## Requirement
An exact copy of all the data is needed, with every picture left out.

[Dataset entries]
++++++

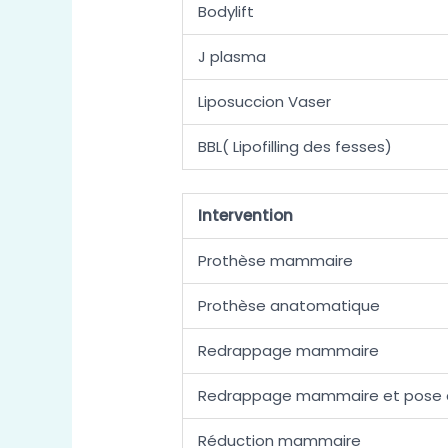
Bodylift
J plasma
Liposuccion Vaser
BBL( Lipofilling des fesses)
Intervention
Prothèse mammaire
Prothèse anatomatique
Redrappage mammaire
Redrappage mammaire et pose 
Réduction mammaire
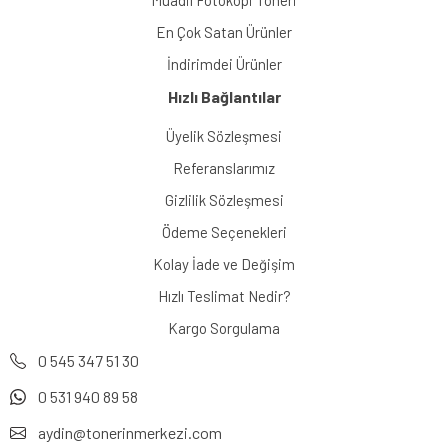
Muadil Fotokopi Toneri
En Çok Satan Ürünler
İndirimdei Ürünler
Hızlı Bağlantılar
Üyelik Sözleşmesi
Referanslarımız
Gizlilik Sözleşmesi
Ödeme Seçenekleri
Kolay İade ve Değişim
Hızlı Teslimat Nedir?
Kargo Sorgulama
0 545 347 51 30
0 531 940 89 58
aydin@tonerinmerkezi.com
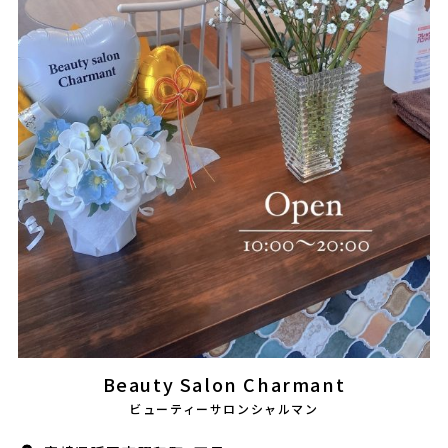
会社概要
採用情報
製品導入について
お問い合わせ
プライバシーポリシー
Beauty Salon Charmant
ビューティーサロンシャルマン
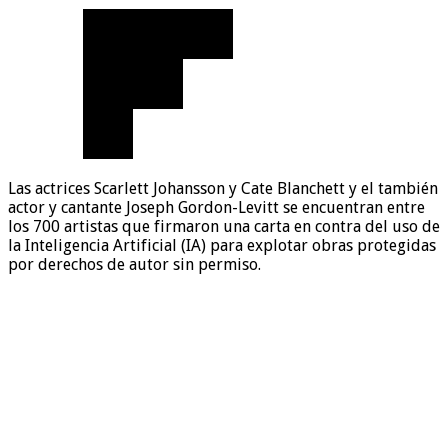
Las actrices Scarlett Johansson y Cate Blanchett y el también
actor y cantante Joseph Gordon-Levitt se encuentran entre
los 700 artistas que firmaron una carta en contra del uso de
la Inteligencia Artificial (IA) para explotar obras protegidas
por derechos de autor sin permiso.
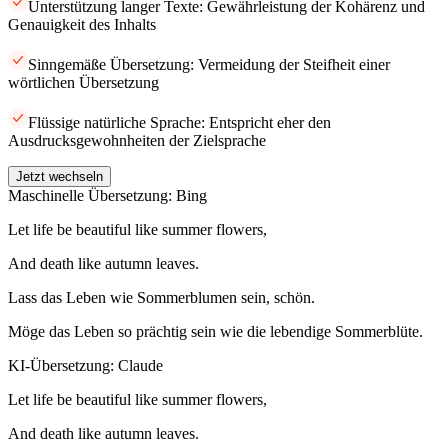
Unterstützung langer Texte: Gewährleistung der Kohärenz und
Genauigkeit des Inhalts
Sinngemäße Übersetzung: Vermeidung der Steifheit einer
wörtlichen Übersetzung
Flüssige natürliche Sprache: Entspricht eher den
Ausdrucksgewohnheiten der Zielsprache
Jetzt wechseln
Maschinelle Übersetzung: Bing
Let life be beautiful like summer flowers,
And death like autumn leaves.
Lass das Leben wie Sommerblumen sein, schön.
Möge das Leben so prächtig sein wie die lebendige Sommerblüte.
KI-Übersetzung: Claude
Let life be beautiful like summer flowers,
And death like autumn leaves.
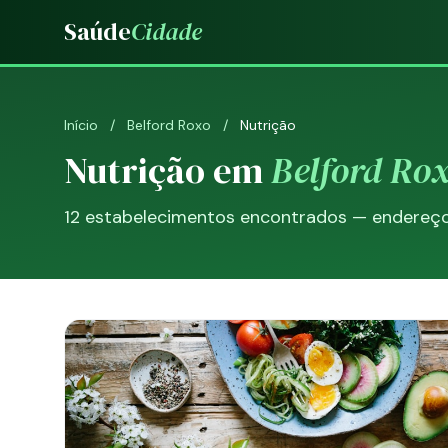
Saúde
Cidade
Início
/
Belford Roxo
/
Nutrição
Nutrição em
Belford Ro
12 estabelecimentos encontrados — endereço, 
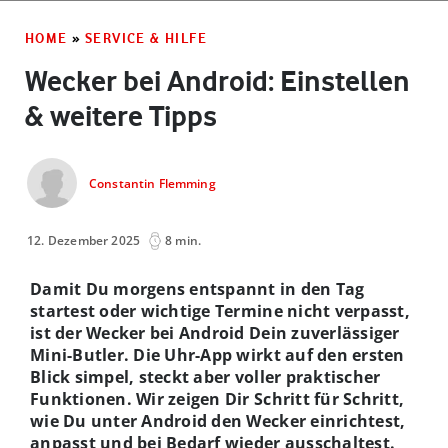
HOME
»
SERVICE & HILFE
Wecker bei Android: Einstellen
& weitere Tipps
Constantin Flemming
12. Dezember 2025
8 min.
Damit Du morgens entspannt in den Tag
startest oder wichtige Termine nicht verpasst,
ist der Wecker bei Android Dein zuverlässiger
Mini-Butler. Die Uhr-App wirkt auf den ersten
Blick simpel, steckt aber voller praktischer
Funktionen. Wir zeigen Dir Schritt für Schritt,
wie Du unter Android den Wecker einrichtest,
anpasst und bei Bedarf wieder ausschaltest.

++++++

## Answer section
Bodylift
J plasma
Liposuccion Vaser
BBL( Lipofilling des fesses)
Intervention
Prothèse mammaire
Prothèse anatomatique
Redrappage mammaire
Redrappage mammaire et pose 
Réduction mammaire
Muadil Fotokopi Toneri
En Çok Satan Ürünler
İndirimdei Ürünler
Hızlı Bağlantılar
Üyelik Sözleşmesi
Referanslarımız
Gizlilik Sözleşmesi
Ödeme Seçenekleri
Kolay İade ve Değişim
Hızlı Teslimat Nedir?
Kargo Sorgulama
0 545 347 51 30
0 531 940 89 58
aydin@tonerinmerkezi.com
会社概要
採用情報
製品導入について
お問い合わせ
プライバシーポリシー
Beauty Salon Charmant
ビューティーサロンシャルマン
Las actrices Scarlett Johansson y Cate Blanchett y el también
actor y cantante Joseph Gordon-Levitt se encuentran entre
los 700 artistas que firmaron una carta en contra del uso de
la Inteligencia Artificial (IA) para explotar obras protegidas
por derechos de autor sin permiso.
Unterstützung langer Texte: Gewährleistung der Kohärenz und
Genauigkeit des Inhalts
Sinngemäße Übersetzung: Vermeidung der Steifheit einer
wörtlichen Übersetzung
Flüssige natürliche Sprache: Entspricht eher den
Ausdrucksgewohnheiten der Zielsprache
Jetzt wechseln
Maschinelle Übersetzung: Bing
Let life be beautiful like summer flowers,
And death like autumn leaves.
Lass das Leben wie Sommerblumen sein, schön.
Möge das Leben so prächtig sein wie die lebendige Sommerblüte.
KI-Übersetzung: Claude
Let life be beautiful like summer flowers,
And death like autumn leaves.
Saúde
Cidade
Início
/
Belford Roxo
/
Nutrição
Nutrição em
Belford Ro
12 estabelecimentos encontrados — endereço, 
HOME
»
SERVICE & HILFE
Wecker bei Android: Einstellen
& weitere Tipps
Constantin Flemming
12. Dezember 2025
8 min.
Damit Du morgens entspannt in den Tag
startest oder wichtige Termine nicht verpasst,
ist der Wecker bei Android Dein zuverlässiger
Mini-Butler. Die Uhr-App wirkt auf den ersten
Blick simpel, steckt aber voller praktischer
Funktionen. Wir zeigen Dir Schritt für Schritt,
wie Du unter Android den Wecker einrichtest,
anpasst und bei Bedarf wieder ausschaltest.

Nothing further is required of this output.